Welfare

Seac: «Servono più misure alternative alla detenzione»

Intervista a Luisa Prodi, presidente del Coordinamento enti e associazioni di volontariato penitenziario alla vigilia del 45° Convegno nazionale, che si tiene a Roma dal 29 novembre all'1 dicembre

di Daniele Biella

“Carcere e sicurezza: le pratiche e le proposte”. Questo il tema del il 45° Convegno Nazionale del Seac (Coordinamento Enti e Associazioni di Volontariato Penitenziario), che si terrà dal 29 novembre al 1° dicembre 2012 a Roma, presso l’Istituto suore Maria Bambina in Via Paolo VI 21, sotto l’Alto patronato del Presidente della Repubblica italiana. Tre giornate in cui magistrati, rappresentati delle istituzioni, esponenti del Dap (Dipartimento dell’amministrazione penitenziaria), professori universitari e membri di associazioni si confronteranno per fare il punto sul sistema della giustizia, la gestione della sicurezza in carcere e il ruolo del volontariato. Vita.it ha raggiunto Luisa Prodi, presidente del Seac dal 2009, che aprirà i lavori dell’incontro.

Quali sono i temi portanti del convegno?
La visione a 360 gradi di tutto ciò che riguarda la sicurezza nel mondo del carcere. Sto parlando di quella ‘sociale’, ovvero rispetto all’esterno delle strutture penitenziarie, ma anche di quella inframuraria, ovvero di cosa accade dietro le sbarre e come vengono gestiti i problemi securitari. La partecipazione di operatori penitenziari, direttori di carceri e altro personale coinvolto in prima persona è un valore aggiunto della tre giorni di lavori. Nello specifico, sono previste sessione pratiche di racconto delle varie esperienze, più momenti d approfondimento su temi particolare, come per esempio la situazione delle camere di sicurezza nelle questure, oppure come viene trattato il tema nelle circolari penitenziarie.

Dal punto di vista del volontariato, quali sono i problemi più urgenti da risolvere?
Seppur ogni istituto di pena sia diverso dall’altro, di sicuro al primo posto nella scala delle questioni da risolvere ci sono le condizioni di vita poco dignitose dei detenuti: il numero eccessivo delle presenze, che non accenna a diminuire, creare problemi di ogni tipo, sanitario in primis: negli ultimi tempi è aumentata a dismisura la richiesta ai volontari di saponette e shampoo da parte dei detenuti. Questa situazione si riflette sulla vita quotidiana delle persone detenute e di chi lavora in carcere. Si figuri che la richiesta che arriva alla maggior parte degli almeno 4mila volontari presenti oggi nelle strutture è quella di vestiti di ricambio: molti non ce l’hanno, soprattutto chi non ha una famiglia di appoggio all’esterno, e ho visto situazioni pessime di persone che non hanno potuto cambiare maglietta per settimane.
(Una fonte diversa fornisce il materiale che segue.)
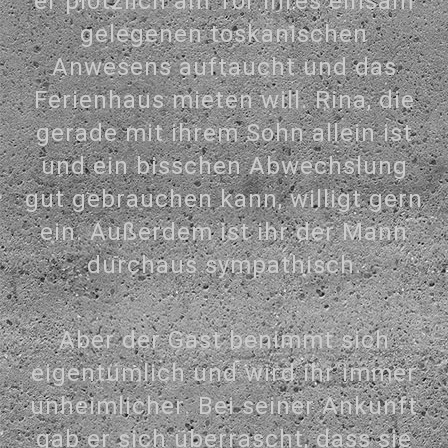
er plötzlich am Tor ihres einsam
gelegenen toskanischen
Anwesens auftaucht und das
Ferienhaus mieten will. Rina, die
gerade mit ihrem Sohn allein ist
und ein bisschen Abwechslung
gut gebrauchen kann, willigt gern
ein. Außerdem ist ihr der Mann
durchaus sympathisch.
Aber der Gast benimmt sich
eigentümlich und wird ihr immer
unheimlicher. Bei seiner Ankunft
gab er sich überrascht, dass sie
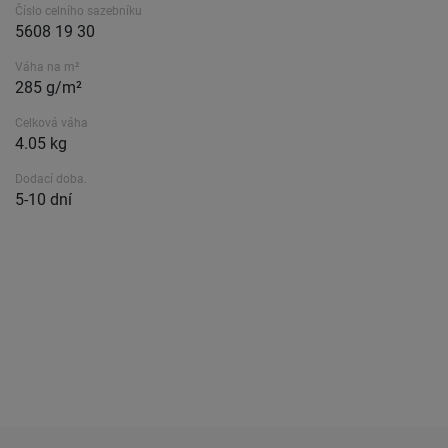
Číslo celního sazebníku
5608 19 30
Váha na m²
285 g/m²
Celková váha
4.05 kg
Dodací doba.
5-10 dní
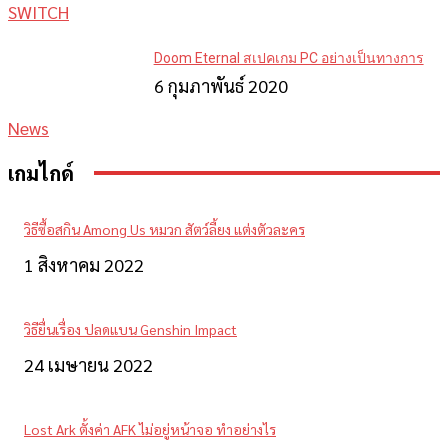
SWITCH
Doom Eternal สเปคเกม PC อย่างเป็นทางการ
6 กุมภาพันธ์ 2020
News
เกมไกด์
วิธีซื้อสกิน Among Us หมวก สัตว์ลี้ยง แต่งตัวละคร
1 สิงหาคม 2022
วิธียื่นเรื่อง ปลดแบน Genshin Impact
24 เมษายน 2022
Lost Ark ตั้งค่า AFK ไม่อยู่หน้าจอ ทำอย่างไร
Lei svolge volontariato penitenziario da 25 anni. Sono peggiorate le condizioni negli ultimi tempi?
Sì, molto. La progressiva diminuzione di spazi dedicati alla socialità sta portando a situazione estremamente gravi a livello sociale. Le faccio un esempio del carcere dove sono volontaria, Pisa, che comunque a livello di sovraffollamento non è uno dei peggiori: fino a poco tempo fa avevamo un aula in cui facevamo attività scolastiche. Da un giorno all’altro, quell’aula è diventata una cella, per necessità. Cosi accade sempre più spesso. Pensi che buona parte dei detenuti, a causa della mancanza di spazi e, ultimamente, di attività lavorative dato che anche i lavori inframurari come lo scopino (l’addetto alle pulizie, ndr) sono in decrescita, passa anche 20 ore al giorno nella cella. Anzi, sulla branda, dato che la cella è troppo piccola per muoversi.

Quali soluzioni suggerisce il mondo del volontariato penitenziario?
In primo luogo, e non siamo i soli a chiederlo, una riforma del codice penale, che preveda misure alternative al carcere per i reati minori: oramai è palese che più custodia non significa più sicurezza. Non sto parlando di indulto o amnistia, attenzione: tali provvedimenti avrebbero un carattere emergenziale, andrebbero bene solo se collegati a interventi più strutturali. In generale, su questi temi come altri sempre legati alle condizioni di detenzione, vorremmo essere più ascoltati dato il fatto che siamo presenti da tanto nelle carceri per collaborare al trattamento rieducativo. Invece da qualche anno, in particolare con il precedente governo, la nostra voce non ha più trovato interlocutori ed è come se fossimo stati dimenticati dalle istituzioni: è ora di invertire la rotta.